→ **Your assignment**
The answer must consist of every line from the data that holds the string "extension".

→ **Data to process**
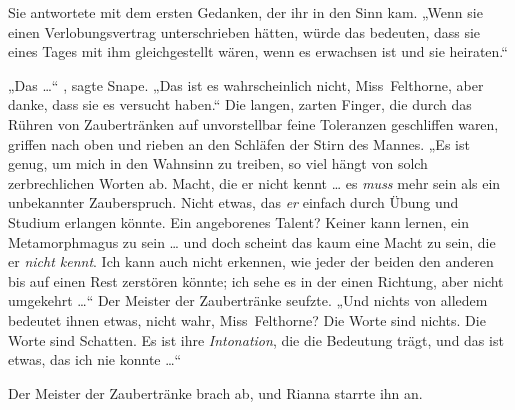 Sie antwortete mit dem ersten Gedanken, der ihr in den Sinn kam.
„Wenn sie einen Verlobungsvertrag unterschrieben hätten, würde das bedeuten, dass sie eines Tages mit ihm gleichgestellt wären, wenn es erwachsen ist und sie heiraten.“

„Das …“ , sagte Snape.
„Das ist es wahrscheinlich nicht, Miss~Felthorne, aber danke, dass sie es versucht haben.“ Die langen, zarten Finger, die durch das Rühren von Zaubertränken auf unvorstellbar feine Toleranzen geschliffen waren, griffen nach oben und rieben an den Schläfen der Stirn des Mannes.
„Es ist genug, um mich in den Wahnsinn zu treiben, so viel hängt von solch zerbrechlichen Worten ab. Macht, die er nicht kennt … es \emph{muss} mehr sein als ein unbekannter Zauberspruch. Nicht etwas, das \emph{er} einfach durch Übung und Studium erlangen könnte. Ein angeborenes Talent? Keiner kann lernen, ein Metamorphmagus zu sein … und doch scheint das kaum eine Macht zu sein, die er \emph{nicht kennt}. Ich kann auch nicht erkennen, wie jeder der beiden den anderen bis auf einen Rest zerstören könnte; ich sehe es in der einen Richtung, aber nicht umgekehrt …“ Der Meister der Zaubertränke seufzte.
„Und nichts von alledem bedeutet ihnen etwas, nicht wahr, Miss~Felthorne? Die Worte sind nichts. Die Worte sind Schatten. Es ist ihre \emph{Intonation}, die die Bedeutung trägt, und das ist etwas, das ich nie konnte …“

Der Meister der Zaubertränke brach ab, und Rianna starrte ihn an.

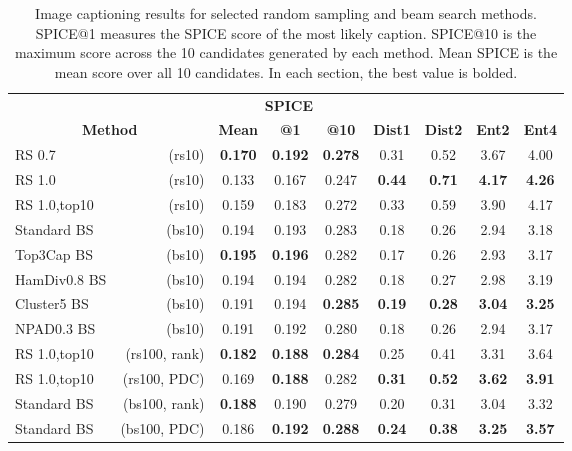 \documentclass[thesis.tex]{subfiles}
\begin{document}
\begin{table*}
    \small
    \centering
\begin{tabular}{|lr||ccc||cccc|}
\hline
 & & \multicolumn{3}{c||}{\textbf{SPICE}} & & & & \\
\multicolumn{2}{|c||}{\textbf{Method}} & \textbf{Mean} & \textbf{@1} & \textbf{@10} & \textbf{Dist1} & \textbf{Dist2} & \textbf{Ent2} & \textbf{Ent4}  \\
\hline\hline
RS 0.7 &(rs10)               & \textbf{0.170} & \textbf{0.192} & \textbf{0.278} & 0.31 & 0.52 & 3.67 & 4.00 \\
RS 1.0 &(rs10)               & 0.133 & 0.167 & 0.247 & \textbf{0.44} & \textbf{0.71} & \textbf{4.17} & \textbf{4.26} \\
RS 1.0,top10 &(rs10)         & 0.159 & 0.183 & 0.272 & 0.33 & 0.59 & 3.90 & 4.17 \\
\hline \hline
Standard BS &(bs10)               & 0.194 & 0.193 & 0.283 & 0.18 & 0.26 & 2.94 & 3.18 \\
Top3Cap BS &(bs10)                & \textbf{0.195} & \textbf{0.196} & 0.282 & 0.17 & 0.26 & 2.93 & 3.17 \\
HamDiv0.8 BS &(bs10)              & 0.194 & 0.194 & 0.282 & 0.18 & 0.27 & 2.98 & 3.19 \\
Cluster5 BS &(bs10)               & 0.191 & 0.194 & \textbf{0.285} & \textbf{0.19} & \textbf{0.28} & \textbf{3.04} & \textbf{3.25} \\
NPAD0.3 BS &(bs10)                & 0.191 & 0.192 & 0.280 & 0.18 & 0.26 & 2.94 & 3.17 \\
\hline \hline
RS 1.0,top10 &(rs100, rank)  & \textbf{0.182} & \textbf{0.188} & \textbf{0.284} & 0.25 & 0.41 & 3.31 & 3.64 \\
RS 1.0,top10 &(rs100, PDC)   & 0.169 & \textbf{0.188} & 0.282 & \textbf{0.31} & \textbf{0.52} & \textbf{3.62} & \textbf{3.91} \\
\hline \hline
Standard BS &(bs100, rank)        & \textbf{0.188} & 0.190 & 0.279 & 0.20 & 0.31 & 3.04 & 3.32 \\
Standard BS &(bs100, PDC)         & 0.186 & \textbf{0.192} & \textbf{0.288} & \textbf{0.24} & \textbf{0.38} & \textbf{3.25} & \textbf{3.57} \\
\hline
\end{tabular}
\caption{Image captioning results for selected random sampling and beam search methods. SPICE@1 measures the SPICE score of the most likely caption. SPICE@10 is the maximum score across the 10 candidates generated by each method. Mean SPICE is the mean score over all 10 candidates. In each section, the best value is bolded.}
\label{tab:diversity_image_captioning}
\end{table*}
\end{document}
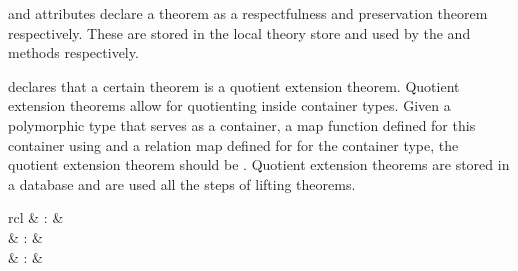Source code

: \begin{isabellebody}
\begin{isamarkuptext}
\begin{description}
  \item \hyperlink{attribute.HOL.quot-respect}{\mbox{}} and \hyperlink{attribute.HOL.quot-preserve}{\mbox{}} attributes declare a theorem as a respectfulness
    and preservation theorem respectively.  These are stored in the
    local theory store and used by the \hyperlink{method.HOL.injection}{\mbox{}}
    and \hyperlink{method.HOL.cleaning}{\mbox{}} methods respectively.

  \item \hyperlink{attribute.HOL.quot-thm}{\mbox{}} declares that a certain theorem
    is a quotient extension theorem. Quotient extension theorems
    allow for quotienting inside container types. Given a polymorphic
    type that serves as a container, a map function defined for this
    container  using \hyperlink{command.HOL.enriched-type}{\mbox{}} and a relation
    map defined for for the container type, the quotient extension
    theorem should be . Quotient extension theorems
    are stored in a database and are used all the steps of lifting
    theorems.

  \end{description}%
\end{isamarkuptext}%
\isamarkuptrue%
%
\isamarkuptrue%
%
\begin{isamarkuptext}%
\begin{matharray}{rcl}
    \hypertarget{attribute.HOL.coercion}{\hyperlink{attribute.HOL.coercion}{\mbox{}}} & : &  \\
    \hypertarget{attribute.HOL.coercion-enabled}{\hyperlink{attribute.HOL.coercion-enabled}{\mbox{}}} & : &  \\
    \hypertarget{attribute.HOL.coercion-map}{\hyperlink{attribute.HOL.coercion-map}{\mbox{}}} & : &  \\
  \end{matharray}


\end{isamarkuptext}
\end{isabellebody}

→ **Written answer**
    is a quotient extension theorem. Quotient extension theorems
    map defined for for the container type, the quotient extension
    theorem should be . Quotient extension theorems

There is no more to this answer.